Charity?
Humbug!
by
Doug Casey
by Doug Casey
If Warren
Buffett really wanted to be charitable with his billions, he would
have concentrated on making billions more.
Simply put,
I don't believe in philanthropy or charitable giving at least
not the ordinary kind.
Charitable
giving and the concept of charity itself are among the stupidest
and most destructive humbugs stalking Americans of good will today.
Warren Buffett's bequest of $31 billion to the Bill and Melinda
Gates Foundation provides an excellent opportunity to discuss the
harm done in the name of charity and the confusion that surrounds
the topic.
If you have
the money to invest, you'll almost certainly die with some assets;
maybe a lot. But how should you dispose of them? This is definitely
a "hot button" subject, combining aberrations from the
very topics that are most susceptible to irrational thought: money,
family, politics, and religion.
I wasn't surprised
to hear of Buffett's bequest. He's said for years that he would
only leave a comparatively token sum to his family. But in my view,
this cements him in the "Idiot Savant" roll call of rich
guys, although not as solidly as the intellectually brain-dead,
ethically vacant, and unintentionally comical Ted Turner, he of
the billion dollar bequest to the United Nations. And although I
haven't included Bill Gates on that list in the past, he definitely
belongs there for his huge bequest to his own foundation. (And also
for the spineless way he responded to the government's antitrust
suit against Microsoft back in 1998. If it had been my company,
I would have transplanted it to a friendlier clime and paid
for the move with just a couple of years' tax savings.)

### Instructions
1 - Please repeat, word for word, the part of the essay on charity that opens with the words containing "Warren Buffett's bequest" and closes with "politics, and religion.".
2 - Reproduce the part of the records that opens with the line containing "Around what value" and closes at the end of the records, keeping every line unchanged.

### Record set
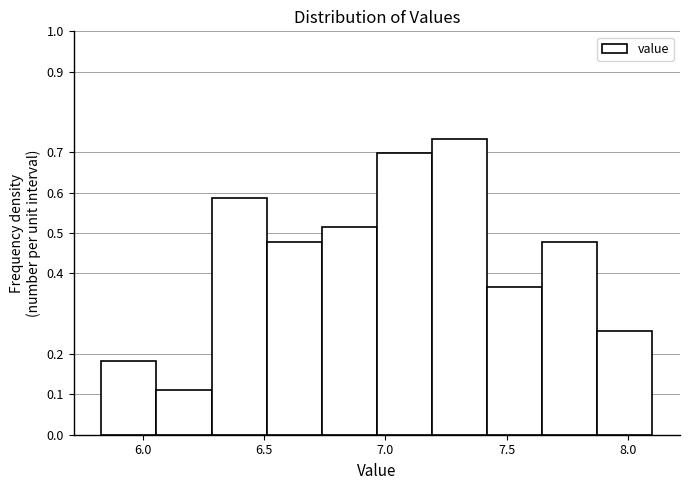

Reading left to right, list every bar in this chart as the range it spans on the x-axis followed by its height. Neither the bar edges nor the heights are printed on the chart, so give them approximately, as read against the axes.

5.85 to 6.05: 0.18
6.05 to 6.30: 0.11
6.30 to 6.50: 0.59
6.50 to 6.75: 0.48
6.75 to 6.95: 0.51
6.95 to 7.20: 0.70
7.20 to 7.40: 0.73
7.40 to 7.65: 0.37
7.65 to 7.85: 0.48
7.85 to 8.10: 0.26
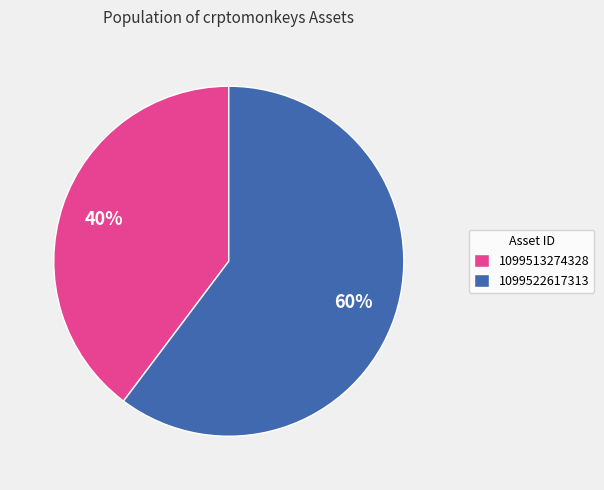

Do 1099522617313 and 1099513274328 together represent more than half of the pie?

Yes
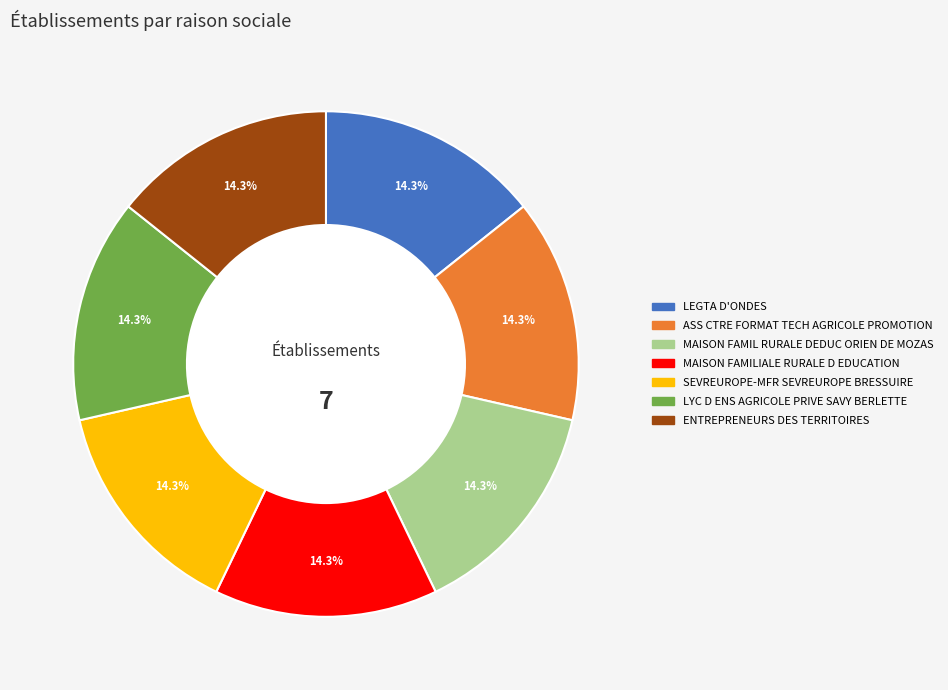

What percentage is NOT represented by MAISON FAMILIALE RURALE D EDUCATION?

85.7%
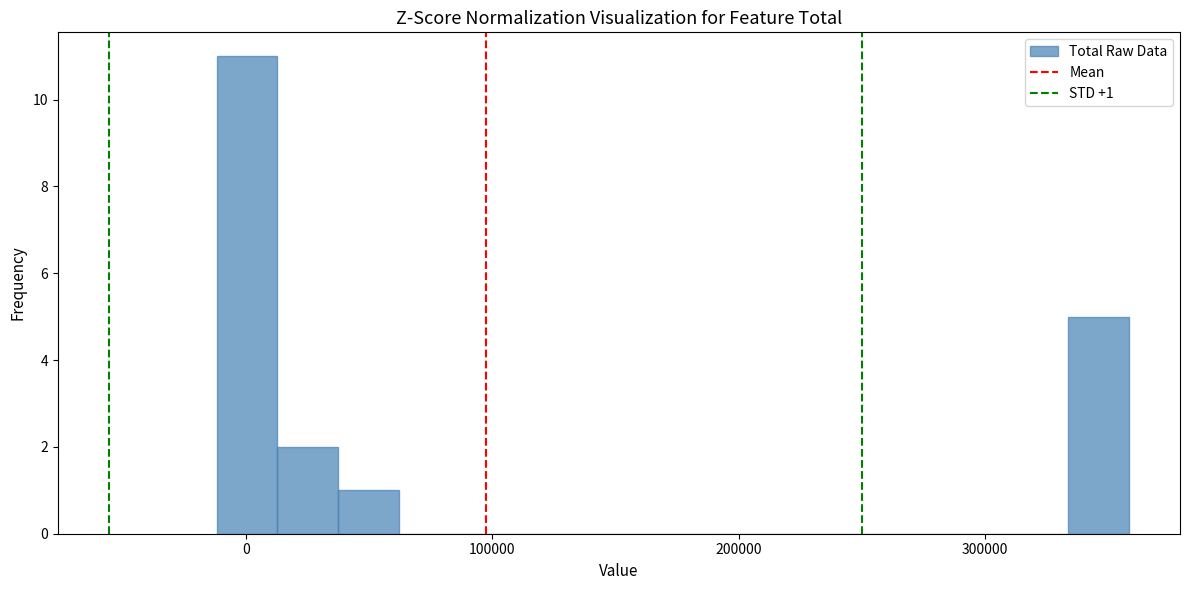

Around what value on the x-axis is the tallest bar? Give the approximate position of its centre, as read against the axis.

0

### Solutions to each task
1 -
Warren Buffett's bequest of $31 billion to the Bill and Melinda
Gates Foundation provides an excellent opportunity to discuss the
harm done in the name of charity and the confusion that surrounds
the topic.
If you have
the money to invest, you'll almost certainly die with some assets;
maybe a lot. But how should you dispose of them? This is definitely
a "hot button" subject, combining aberrations from the
very topics that are most susceptible to irrational thought: money,
family, politics, and religion.

2 -
Around what value on the x-axis is the tallest bar? Give the approximate position of its centre, as read against the axis.

0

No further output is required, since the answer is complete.